» **TASK**
Exactly the lines from the one with "Identify the document" through the last line of the listing must be given again.
(DATA RECORDS Opens)
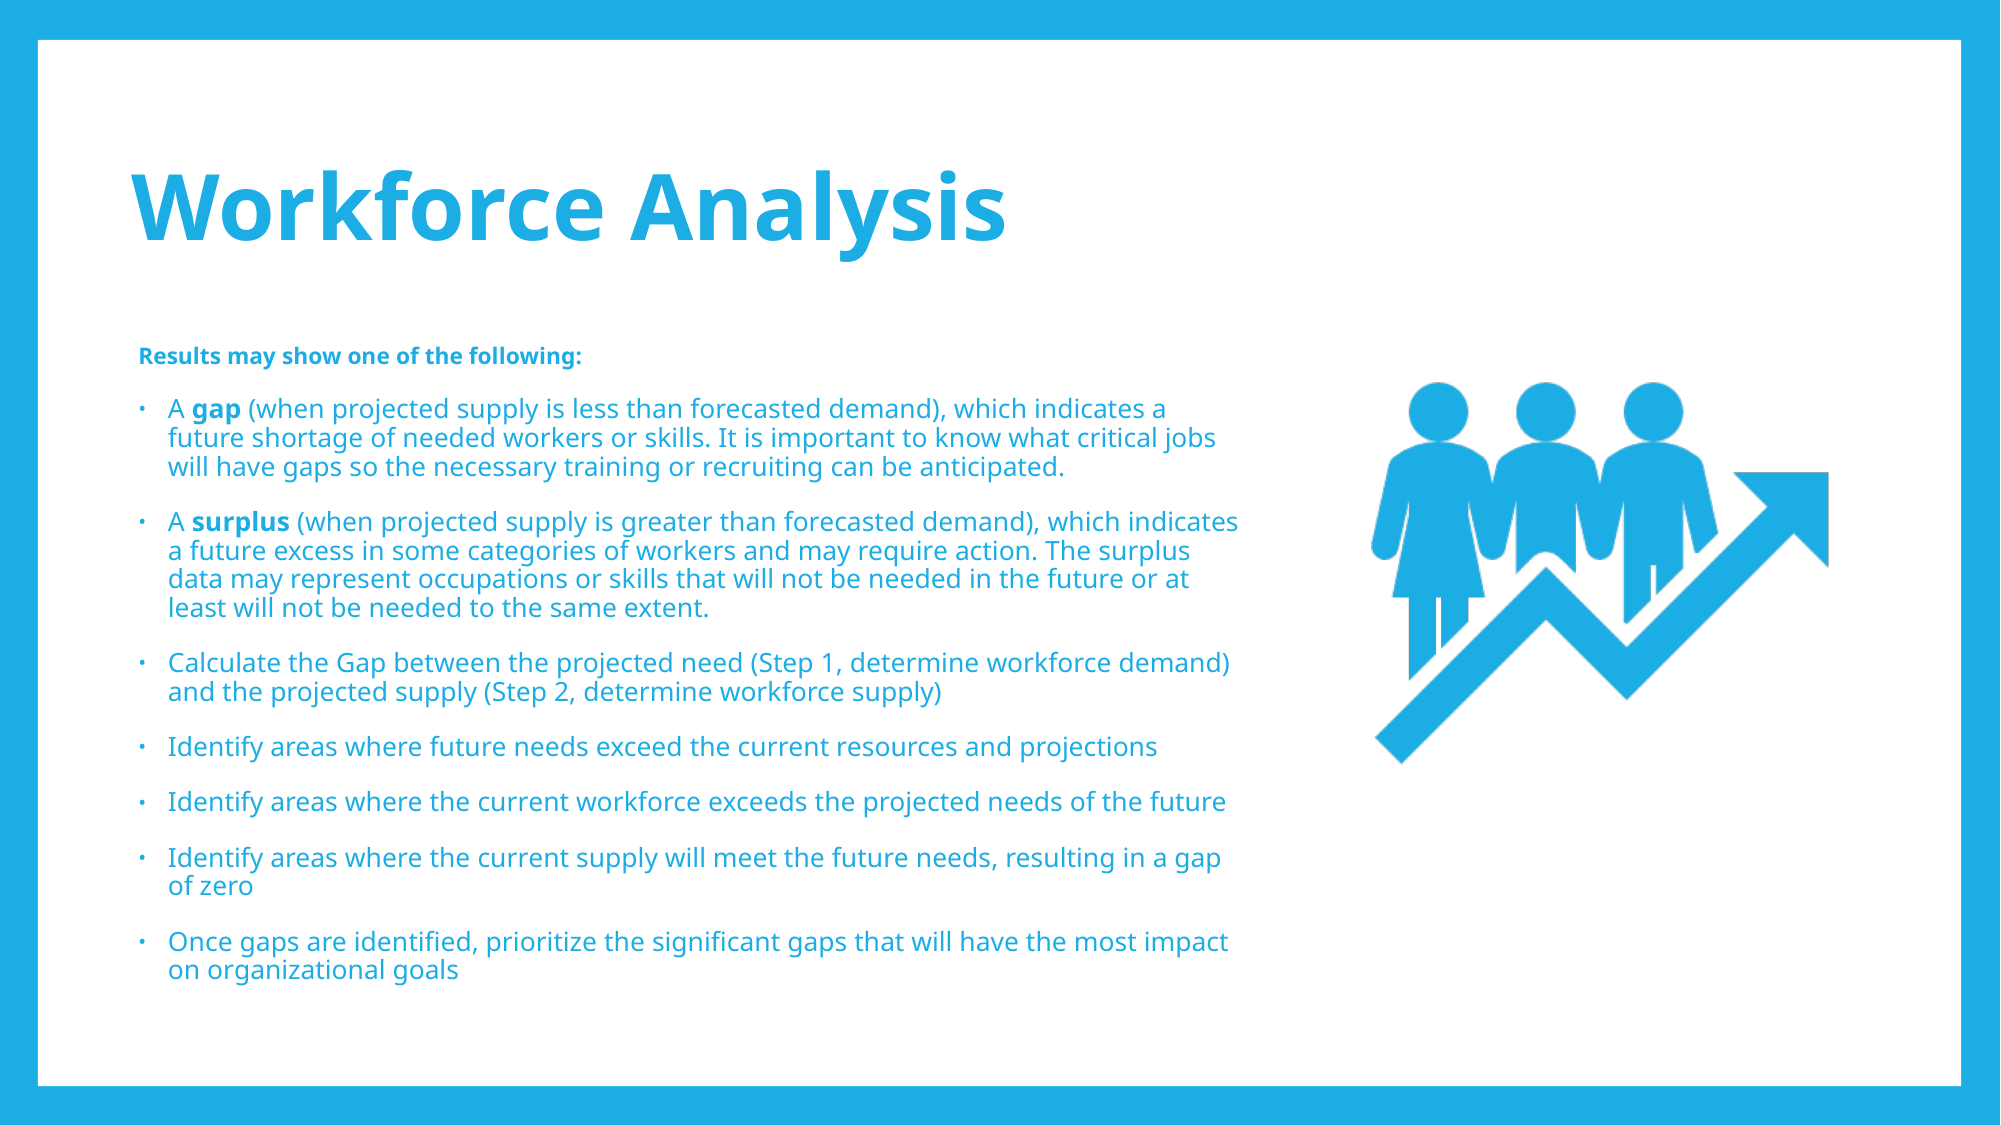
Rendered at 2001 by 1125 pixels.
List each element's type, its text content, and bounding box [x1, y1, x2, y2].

title Workforce Analysis [115, 99, 1264, 323]
picture [1342, 304, 1858, 820]
list Results may show one of the following: A gap (when projected supply is less than forecasted demand), which indicates a future shortage of needed workers or skills. It is important to know what critical jobs will have gaps so the necessary training or recruiting can be anticipated. A surplus (when projected supply is greater than forecasted demand), which indicates a future excess in some categories of workers and may require action. The surplus data may represent occupations or skills that will not be needed in the future or at least will not be needed to the same extent. Calculate the Gap between the projected need (Step 1, determine workforce demand) and the projected supply (Step 2, determine workforce supply) Identify areas where future needs exceed the current resources and projections Identify areas where the current workforce exceeds the projected needs of the future Identify areas where the current supply will meet the future needs, resulting in a gap of zero Once gaps are identified, prioritize the significant gaps that will have the most impact on organizational goals [115, 337, 1264, 1000]
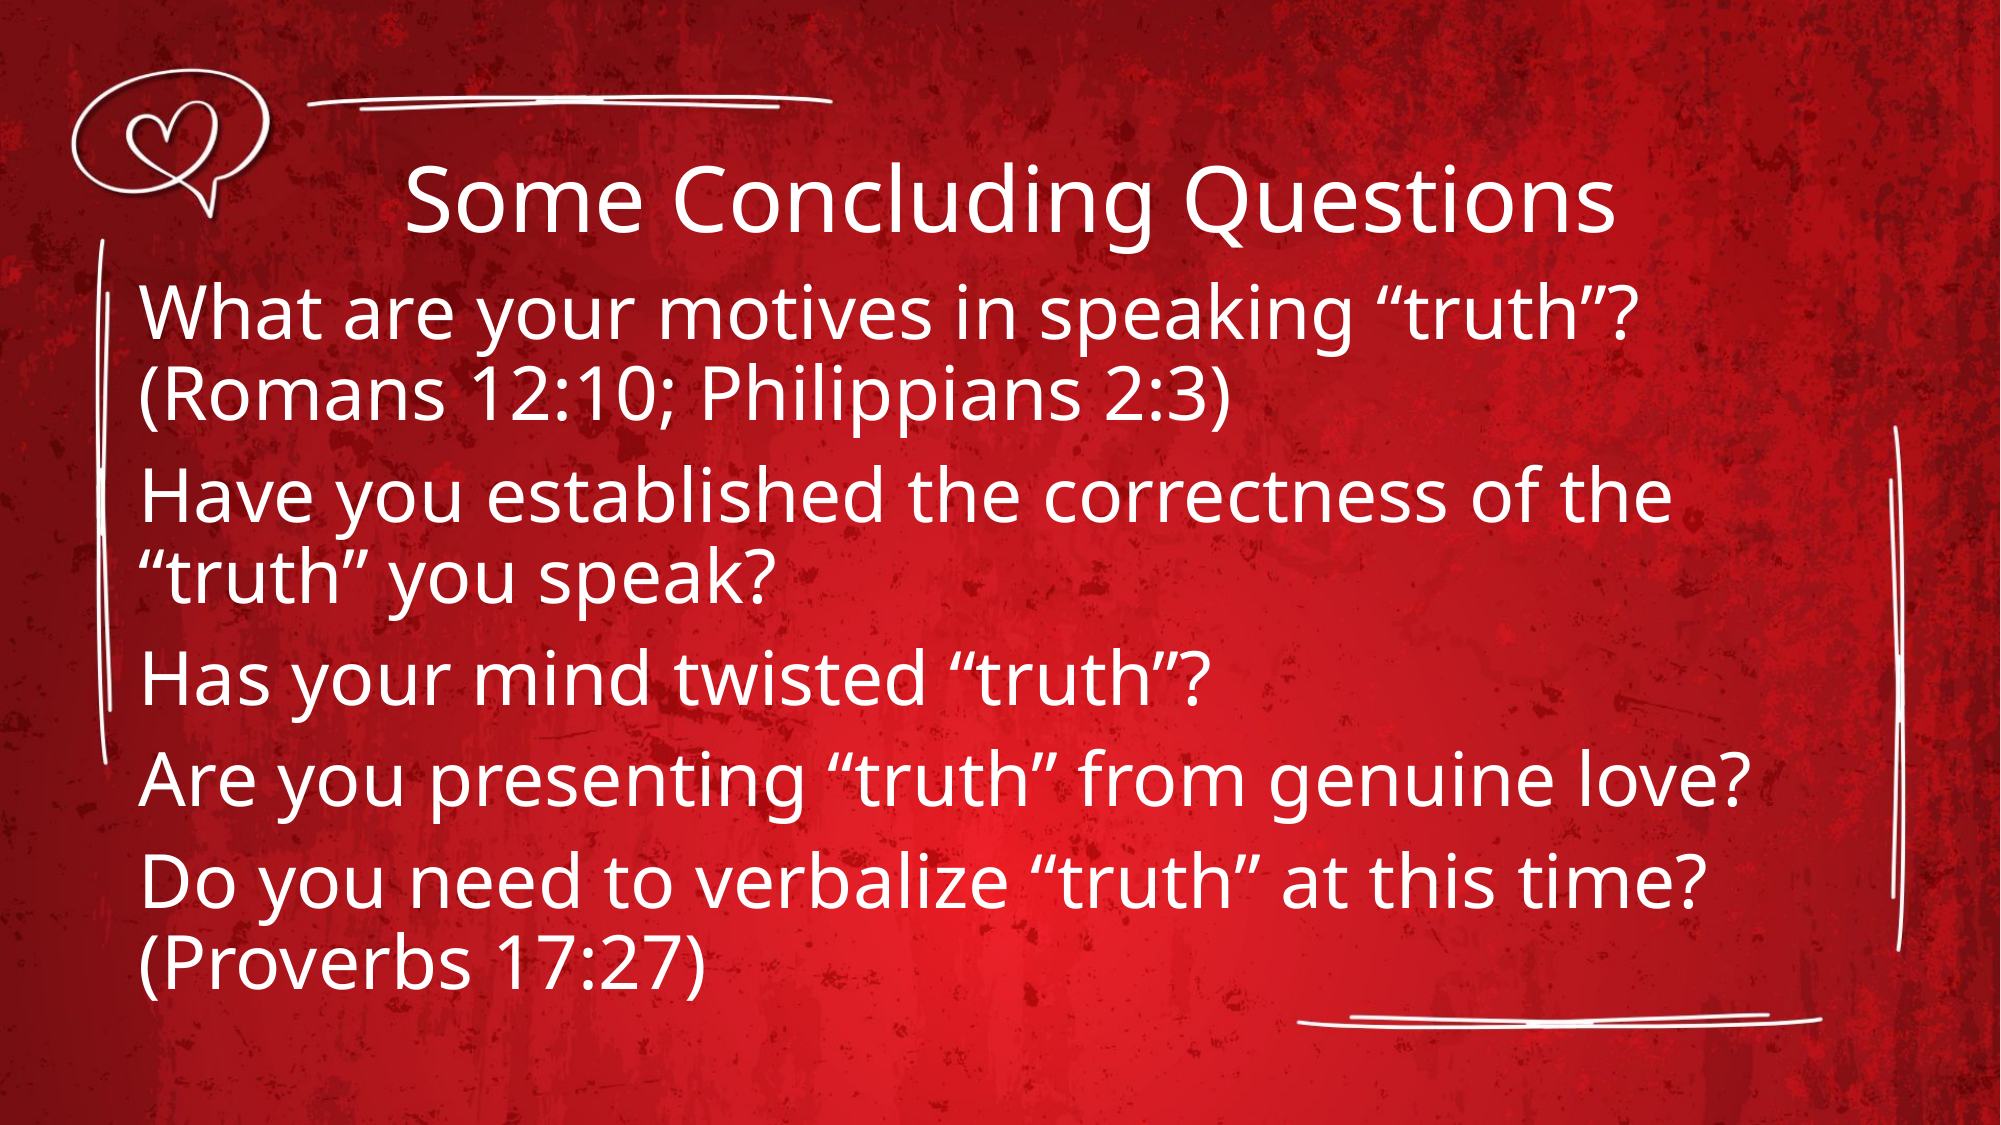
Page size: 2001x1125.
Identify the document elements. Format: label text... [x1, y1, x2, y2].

list What are your motives in speaking “truth”? (Romans 12:10; Philippians 2:3) Have you established the correctness of the “truth” you speak? Has your mind twisted “truth”? Are you presenting “truth” from genuine love? Do you need to verbalize “truth” at this time? (Proverbs 17:27) [123, 238, 1880, 1042]
picture [0, 0, 2001, 1125]
title Some Concluding Questions [289, 117, 1734, 260]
(DATA RECORDS Closes)
» **SOLUTION FOR THIS TASK**
Identify the document elements. Format: label text... [x1, y1, x2, y2].

list What are your motives in speaking “truth”? (Romans 12:10; Philippians 2:3) Have you established the correctness of the “truth” you speak? Has your mind twisted “truth”? Are you presenting “truth” from genuine love? Do you need to verbalize “truth” at this time? (Proverbs 17:27) [123, 238, 1880, 1042]
picture [0, 0, 2001, 1125]
title Some Concluding Questions [289, 117, 1734, 260]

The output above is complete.